The acquisition announced by Access Holdings Plc, the flagship subsidiary of Access Bank, signifies a significant move in the bank’s African expansion strategy.

Under the binding agreement, Access Bank will acquire the entire issued share capital of NBK from Kenyan-based KCB Group Plc (KCB), which also serves as the holding company of KCB Bank Ltd, Kenya’s largest commercial bank.

This strategic transaction is aimed at repositioning Access Bank as a prominent player in the Kenyan market and establishing it as a regional hub for the East African bloc.

The deal with NBK, known for its strong presence and substantial balance sheet exceeding US$1.1 billion, presents an enticing opportunity for Access Bank to expand its footprint in the East African market.

The completion of the transaction is subject to regulatory approvals from the Central Bank of Nigeria and the Central Bank of Kenya.

Upon finalization, NBK will be integrated with Access Bank Kenya Plc to form an enlarged franchise, advancing Access Bank’s strategic objectives for the Kenyan and East African markets.

Commenting on the Transaction, Ms.

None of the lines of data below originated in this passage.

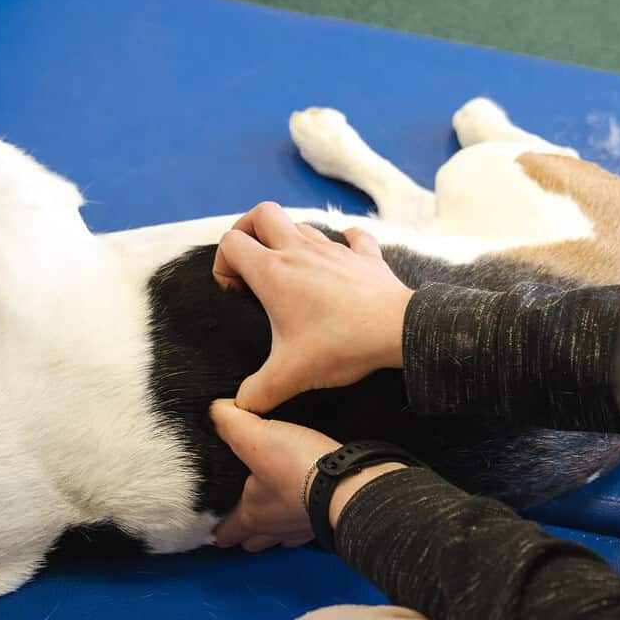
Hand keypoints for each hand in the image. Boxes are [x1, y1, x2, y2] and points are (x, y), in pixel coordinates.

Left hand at [210, 399, 406, 551]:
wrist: (351, 484)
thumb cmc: (300, 468)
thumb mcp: (255, 437)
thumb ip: (230, 422)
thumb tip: (216, 410)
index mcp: (252, 516)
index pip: (223, 534)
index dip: (213, 526)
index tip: (211, 516)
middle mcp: (276, 529)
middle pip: (253, 541)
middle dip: (246, 530)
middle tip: (243, 508)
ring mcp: (304, 528)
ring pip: (282, 537)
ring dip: (277, 526)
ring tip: (276, 503)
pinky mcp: (328, 521)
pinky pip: (310, 525)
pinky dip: (306, 515)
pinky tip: (308, 499)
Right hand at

Bolaji Agbede, Acting Group Chief Executive Officer of Access Holdings Plc said: “This proposed acquisition marks a significant step in the execution of our five-year strategic plan aimed at positioning the Bank as Africa’s Gateway to the World. The deal with NBK, a historically strong and well-known bank in Kenya with a balance sheet in excess of US$1.1 billion, presents a compelling opportunity to scale up our growth in the East African market. We remain confident that our investments towards diversifying and strengthening the Bank’s long-term earnings profile will deliver significant value for our shareholders, customers, and wider stakeholder groups.”